Really - it all depends on what caused the hypo, doesn't it? Cos eg when you have a pocket of unknown stored insulin decide to 'let go' - they can go on for hours! eg Just after I started pumping I felt a bit low actually at my D clinic appointment one afternoon. So I swigged some Lucozade, waited tested, still under 3, swigged some more, waited tested, then thought I better tell my DSN so I did - since by that time I'd finished the half bottle of Luc in my handbag. She produced another bottle out of their fridge, and I'd drunk half a bottle of that, and eaten some biscuits they happened to have in a drawer (she went rummaging for them not me I hasten to add) and it was turned 6 o'clock - two and a half hours later! - when my BG had reached over 4 so she would allow me to leave - knowing I'd driven myself there that day!
I could have done with the contents of the fridge - or preferably the bread bin and the open jars of jam etc TBH - that time! Other times, esp pumping - a swift swig is quite enough.

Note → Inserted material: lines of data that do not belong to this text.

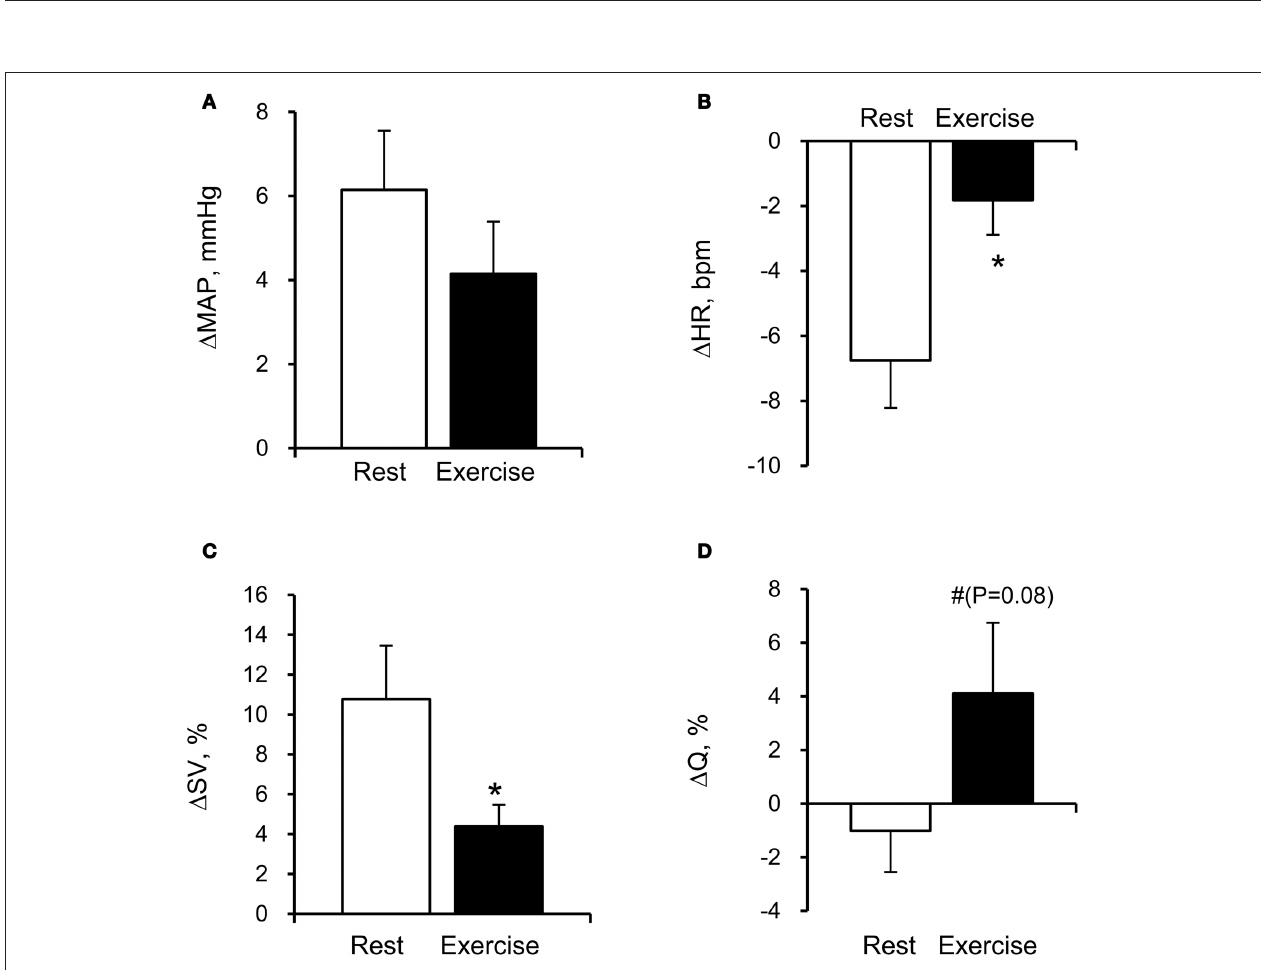
FIGURE 3 | Facial cooling-induced hemodynamic changes ( (cid:2) ) at rest and during exercise: (A) mean arterial pressure (MAP), (B) heart rate (HR), (C) stroke volume (SV), and (D) cardiac output (Q). Values are means ± S.E.M. ∗ P < 0 . 05, # P < 0 . 1 different from rest.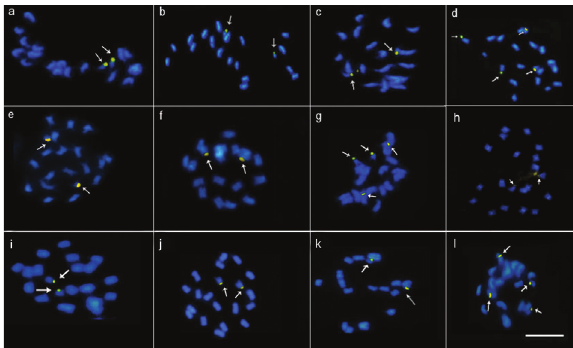
Figure2 -5S(red)and35S(green)probesmappedin Stylosanthes species by fluorescent in situ hybridization. (a) S. hippocampoides , (b) S. gracilis , (c) S. grandifolia , (d) S. macrocephala , (e) S. acuminata , (f) S. ruellioides , (g) S. guianensis LC2538, two extra points are distended satellites, (h) S. guianensis cv. Mineirão, (i) S. guianensis 4171, two extra points are dis- tended satellites, (j) S. guianensis 1480 Bar = 10 (cid:2)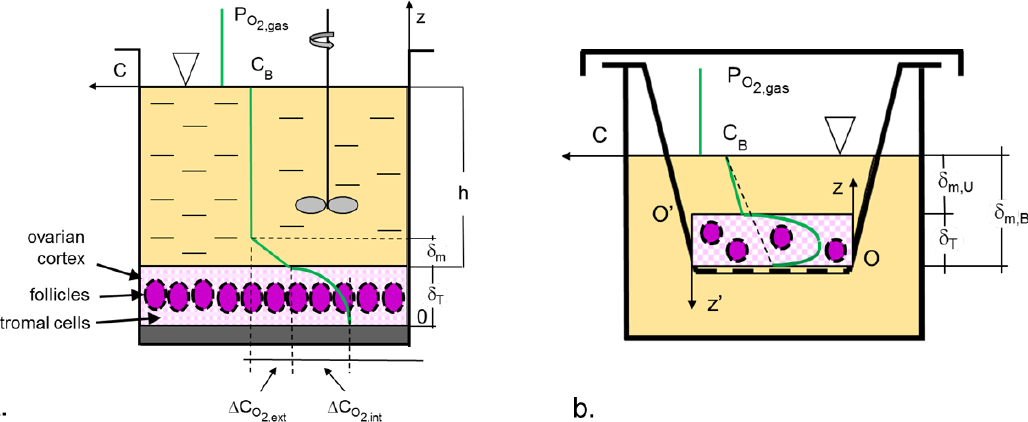
Figure 2. Bioreactor schemes used for the transport models and qualitative dissolved oxygen concentration profile in the medium and inside the fragment: ( a ) conventional or mixed dish in which oxygen is supplied only through the upper fragment surface, and ( b ) submerged fragment culture on a permeable membrane at the bottom of an insert suspended in a well of a 24-well plate. Captions: C—dissolved oxygen concentration; C B —dissolved oxygen concentration in the medium at equilibrium with pO 2,gas ; pO 2,gas —gaseous oxygen tension above the medium surface; δ m and δ m,U or δ m,B —thickness of the medium layer above or below the strip, respectively; T —thickness of the tissue fragment; ∆ CO 2,ext —external dissolved oxygen concentration drop in the medium; ∆ CO 2,int —internal dissolved oxygen concentration drop in the fragment. Other symbols are defined in the text. Please note that drawings are not to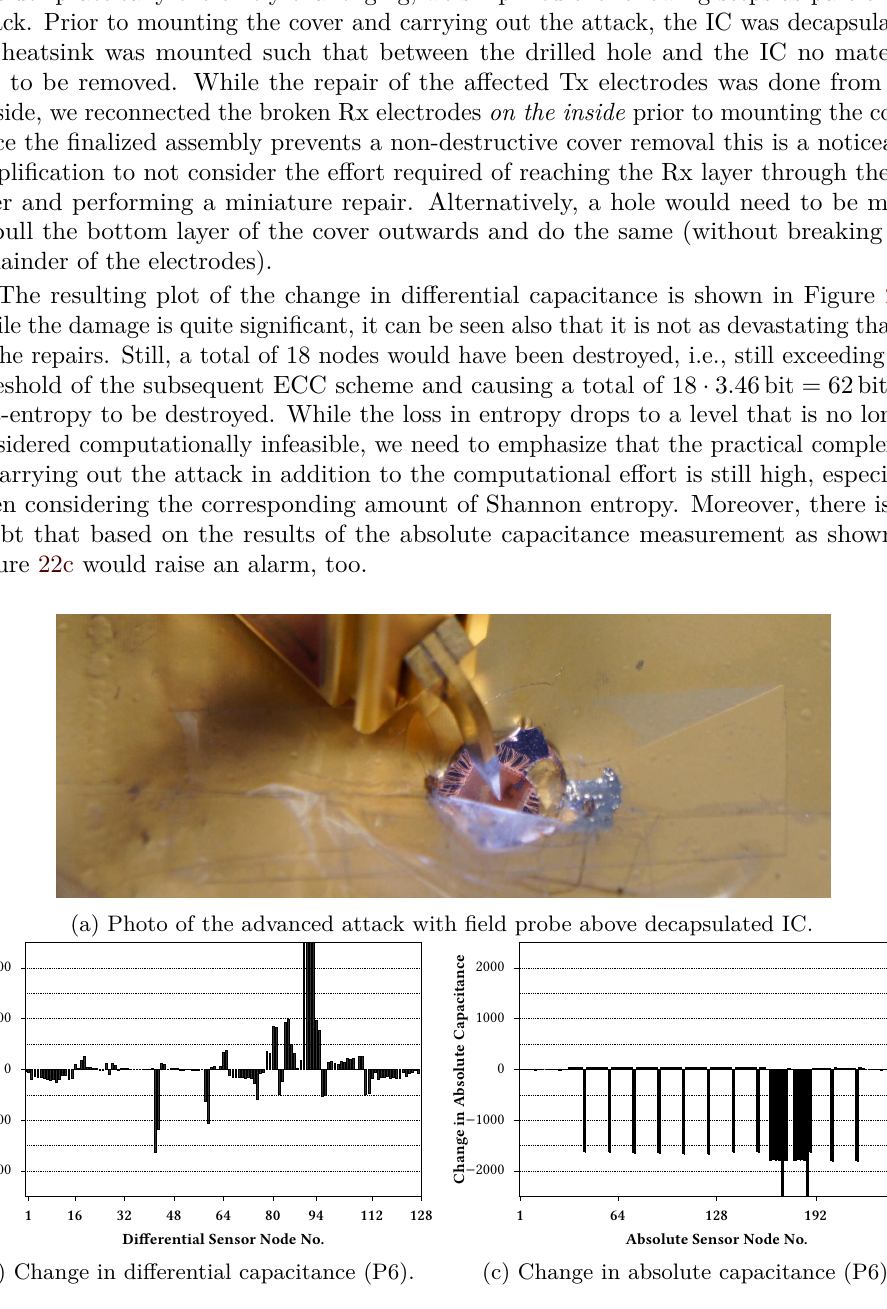
Figure 22: Attack Profile 6 (P6): Using drill of 5 mm with subsequent Tx and Rx repair. Attack Profile 7 (P7): Advanced Attack with Attempted Repair. We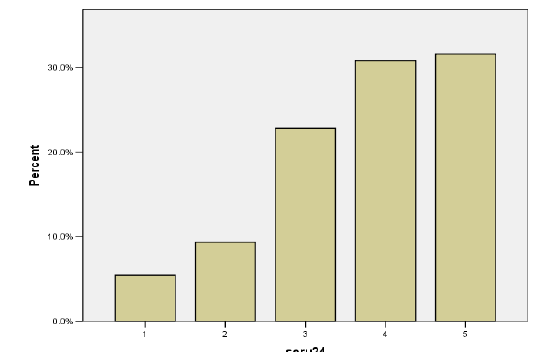
Figure 14. Should students be trained in a specific way which will make them very familiar with professional accounting and auditing standards?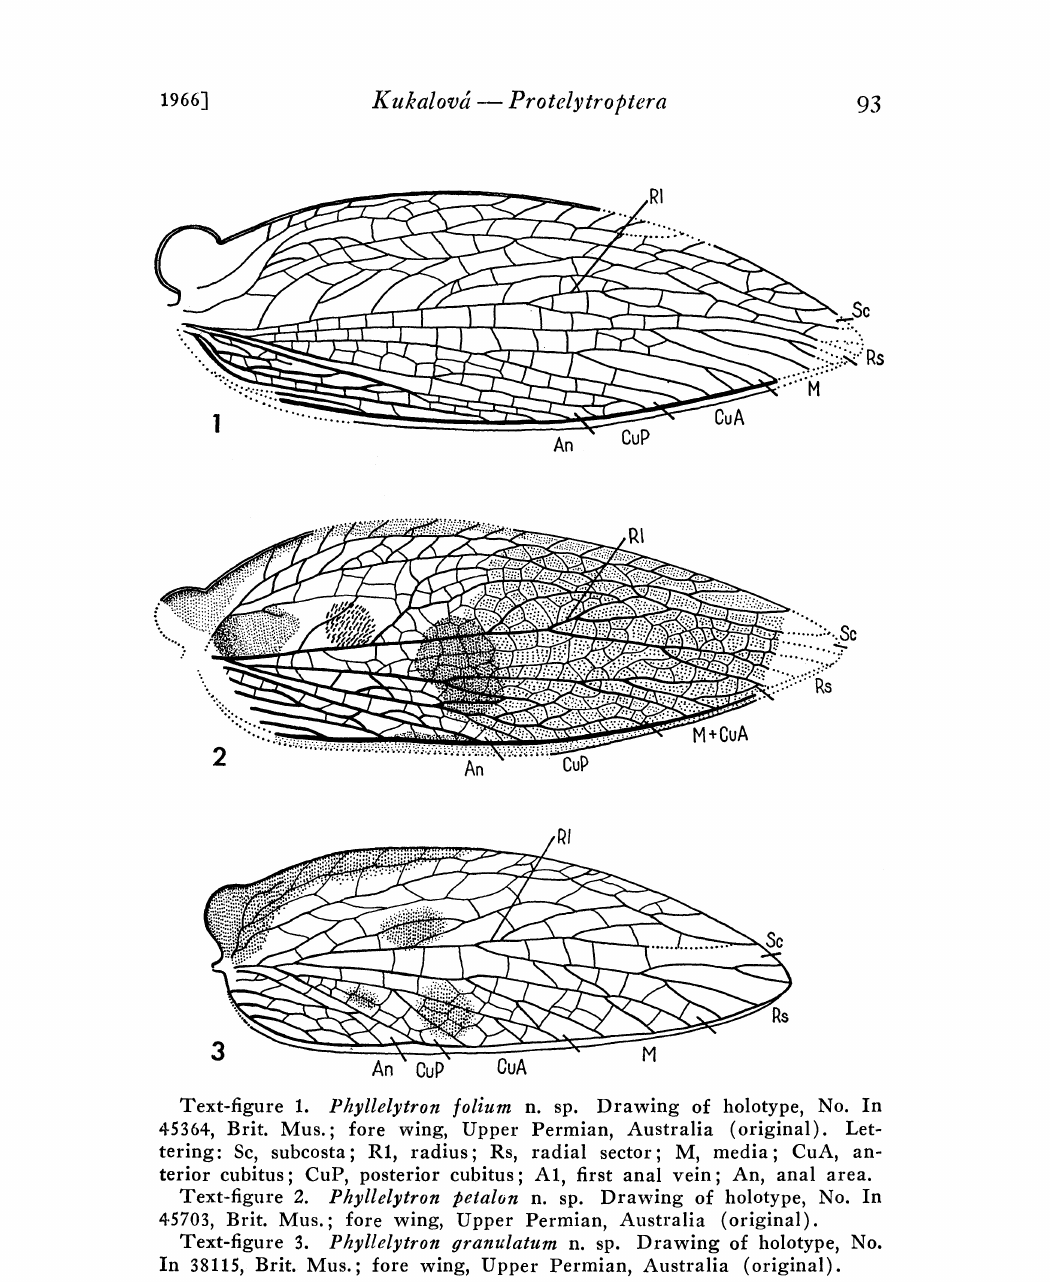
Text-figure 1. Phyllelytron folium n. sp. Drawing of holotype, No. In 45364, Brit. Mus.; fore wing, Upper Permian, Australia (original). Let- tering" Sc, subcosta; R1, radius; Rs, radial sector; M, media; CuA, an- terior cubitus; CuP, posterior cubitus; A1, first anal vein; An, anal area. Text-figure 2. Phyllelytron etalon n. sp. Drawing of holotype, No. In 45703, Brit. Mus.; fore wing, Upper Permian, Australia (original). Text-figure 3. Phyllelytron granulatum n. sp. Drawing of holotype, No. In 38115, Brit. Mus.; fore wing, Upper Permian, Australia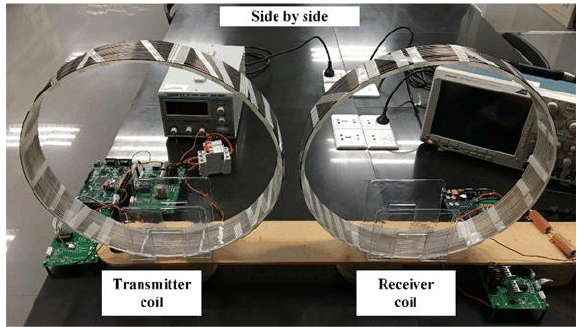
Figure 11. Experimental setup configuration. Table 1. Parameters of the experimental MCR-WPT system.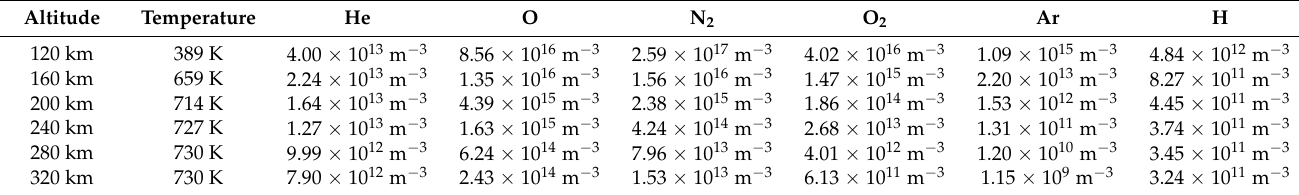
Table 5. Background atmospheric temperature and numerical density of various molecules at different altitudes under low F10.7 and medium Ap environments (LM).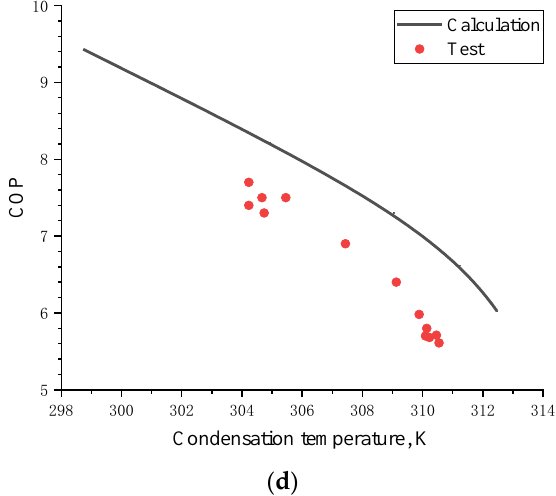
Figure 11. Verification of calculated and experimental: ( a ) Mass flow rate-pressure ratio performance curve; ( b ) Mass flow rate-power performance curve; ( c ) Cooling capacity at different condensation temperatures; ( d ) COP at different condensation temperatures.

But - I say again - it doesn't matter really, as long as you treat it and you are OK again - EXCEPT that you need to be able to identify, afterwards, EXACTLY what happened every time in an effort to avoid that happening ever again, and to identify the best method, for you, of treating 'that type' of hypo - seeing that most of em are caused by User Error LOL
I should say that the pocket of insulin letting go, is the only possible explanation of that event, as far as both I and my DSN could fathom when we dissected it between us a couple of days later. I knew about the possibility in theory (something my lot teach us about in the carb counting course) but she had actually seen it happen before me and wasn't phased. Had it not been for her staying and sorting me out, as there is no A&E at St Cross - they would probably have had to ambulance me to UHCW Walsgrave, along the M6 in the rush hour!